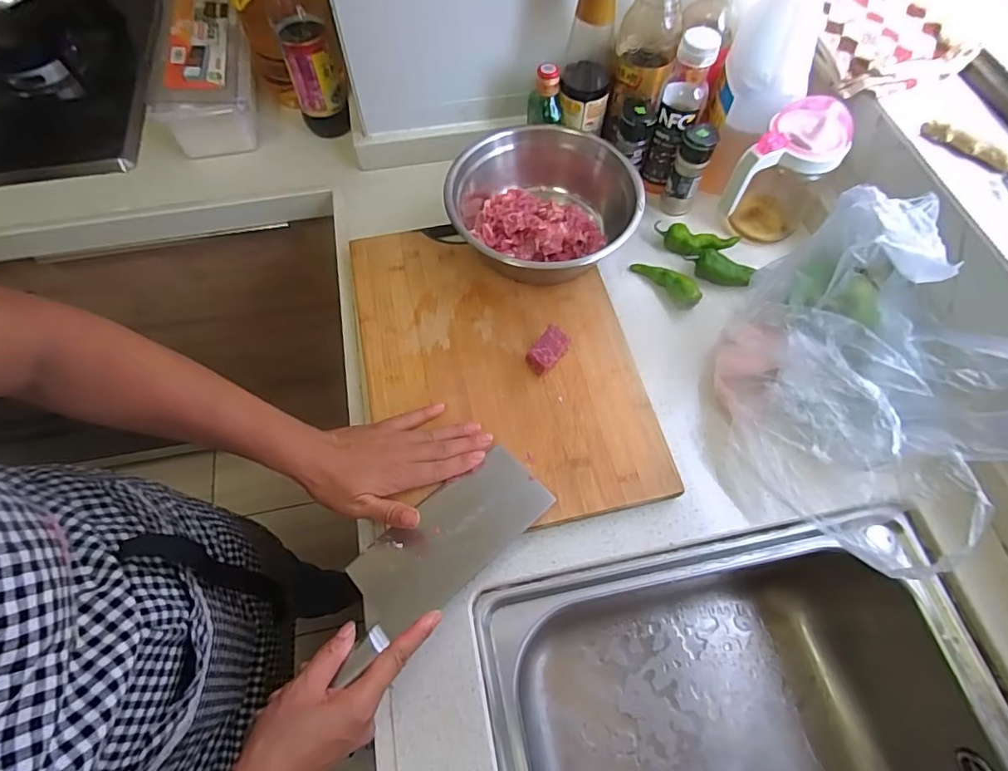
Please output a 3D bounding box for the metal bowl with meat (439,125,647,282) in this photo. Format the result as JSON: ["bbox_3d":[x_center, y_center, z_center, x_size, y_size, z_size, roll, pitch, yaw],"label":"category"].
[{"bbox_3d":[0.044,-0.200,0.608,0.205,0.086,0.211,0,62,0],"label":"metal bowl with meat"}]

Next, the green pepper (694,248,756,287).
[{"bbox_3d":[0.258,-0.136,0.621,0.064,0.026,0.024,21,64,11],"label":"green pepper"}]

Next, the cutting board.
[{"bbox_3d":[-0.007,-0.033,0.556,0.272,0.026,0.363,-11,62,-6],"label":"cutting board"}]

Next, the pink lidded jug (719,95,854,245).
[{"bbox_3d":[0.315,-0.229,0.605,0.080,0.150,0.104,40,68,19],"label":"pink lidded jug"}]

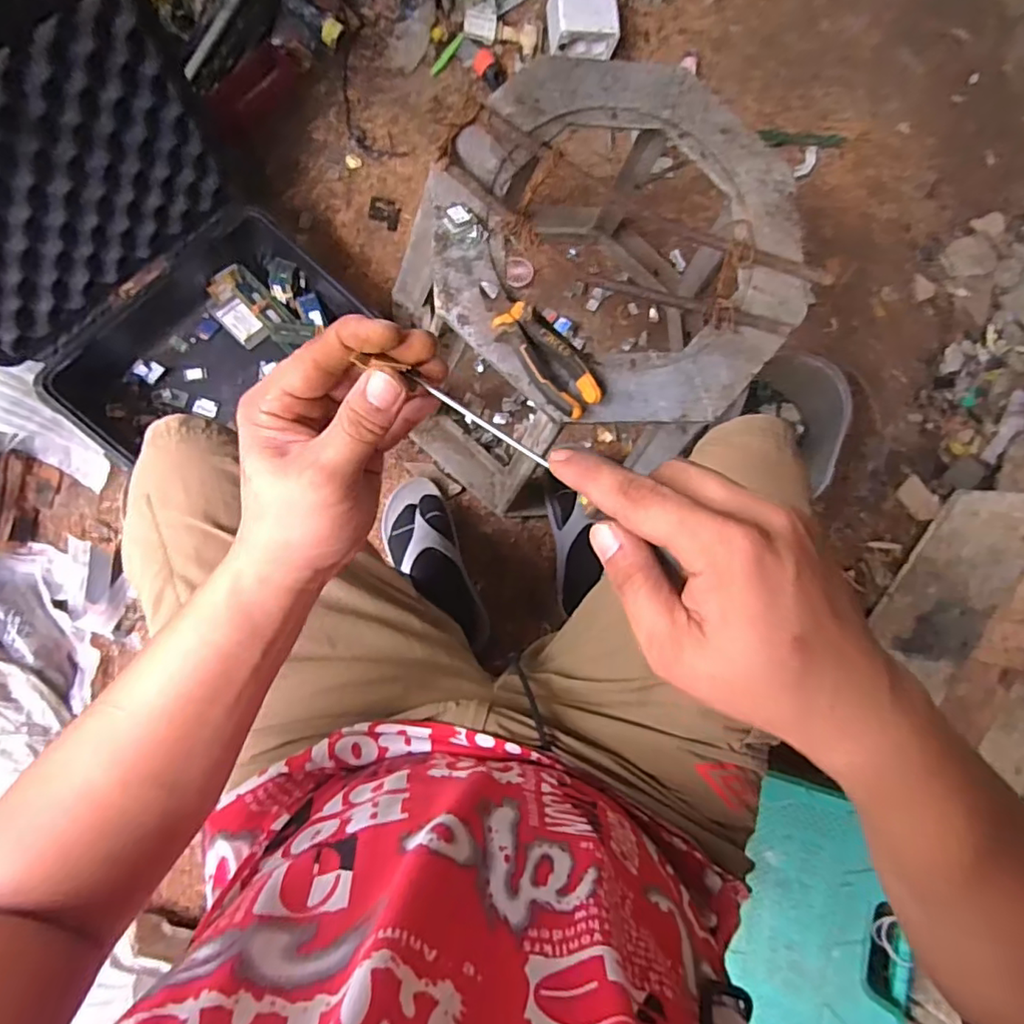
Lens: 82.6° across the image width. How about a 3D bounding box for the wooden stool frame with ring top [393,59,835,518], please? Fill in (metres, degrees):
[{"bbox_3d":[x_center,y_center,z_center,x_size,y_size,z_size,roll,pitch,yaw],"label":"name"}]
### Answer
[{"bbox_3d":[0.090,-0.253,0.767,0.387,0.375,0.421,37,81,-1],"label":"wooden stool frame with ring top"}]

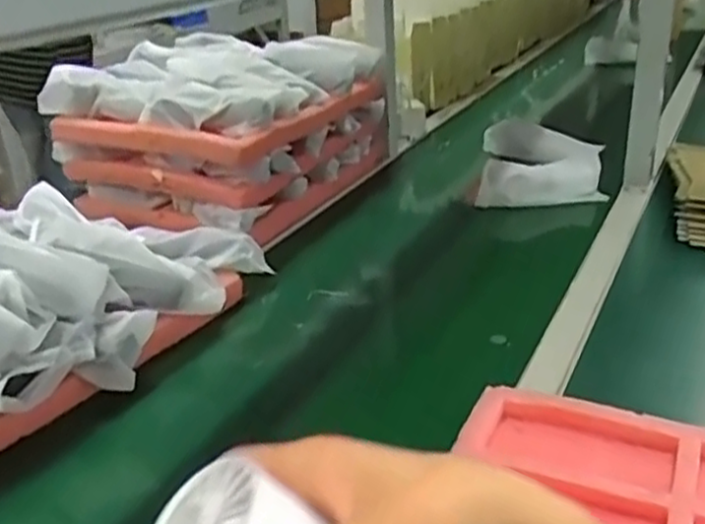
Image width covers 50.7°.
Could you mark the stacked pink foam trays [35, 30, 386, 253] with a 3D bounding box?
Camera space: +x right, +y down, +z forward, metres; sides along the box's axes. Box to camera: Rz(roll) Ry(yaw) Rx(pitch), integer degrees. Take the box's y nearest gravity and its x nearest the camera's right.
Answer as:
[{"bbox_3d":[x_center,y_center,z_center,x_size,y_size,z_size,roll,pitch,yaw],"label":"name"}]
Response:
[{"bbox_3d":[-0.183,-0.206,1.119,0.333,0.210,0.374,14,30,32],"label":"stacked pink foam trays"}]

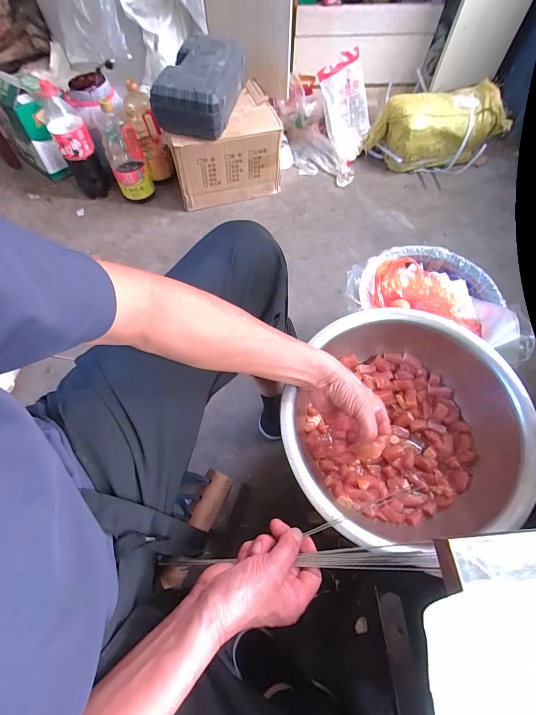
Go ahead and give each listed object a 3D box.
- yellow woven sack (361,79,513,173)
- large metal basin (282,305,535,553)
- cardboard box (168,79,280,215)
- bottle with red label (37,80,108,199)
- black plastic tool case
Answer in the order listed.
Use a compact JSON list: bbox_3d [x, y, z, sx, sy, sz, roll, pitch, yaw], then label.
[{"bbox_3d":[0.562,-0.763,1.087,0.411,0.211,0.164,8,63,4],"label":"yellow woven sack"},{"bbox_3d":[0.180,0.087,0.451,0.298,0.110,0.286,0,63,0],"label":"large metal basin"},{"bbox_3d":[-0.139,-0.661,1.040,0.318,0.235,0.220,-13,63,-7],"label":"cardboard box"},{"bbox_3d":[-0.597,-0.653,1.006,0.100,0.319,0.123,-26,65,-13],"label":"bottle with red label"},{"bbox_3d":[-0.183,-0.750,0.892,0.176,0.122,0.307,12,63,6],"label":"black plastic tool case"}]

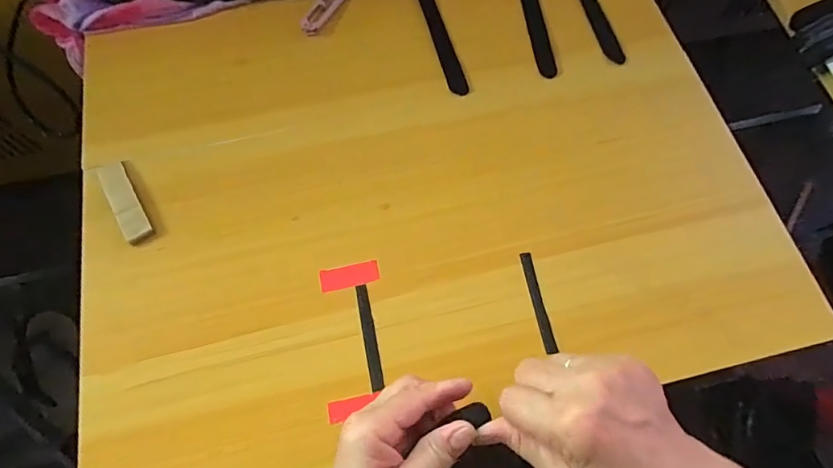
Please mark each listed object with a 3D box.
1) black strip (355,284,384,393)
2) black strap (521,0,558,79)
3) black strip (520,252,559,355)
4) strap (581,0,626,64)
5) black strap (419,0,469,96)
[{"bbox_3d":[-0.037,0.081,0.385,0.010,0.005,0.082,-11,69,-4],"label":"black strip"},{"bbox_3d":[0.122,-0.246,0.512,0.022,0.004,0.188,-5,69,-2],"label":"black strap"},{"bbox_3d":[0.099,0.054,0.392,0.010,0.006,0.083,-9,69,-4],"label":"black strip"},{"bbox_3d":[0.181,-0.262,0.514,0.024,0.004,0.199,-12,69,-5],"label":"strap"},{"bbox_3d":[0.017,-0.224,0.503,0.023,0.005,0.194,-12,69,-10],"label":"black strap"}]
====================
Exercise requirements.
Within the listing above, count each line that holds the word "metres"; the answer is that number alone.

Your response.
2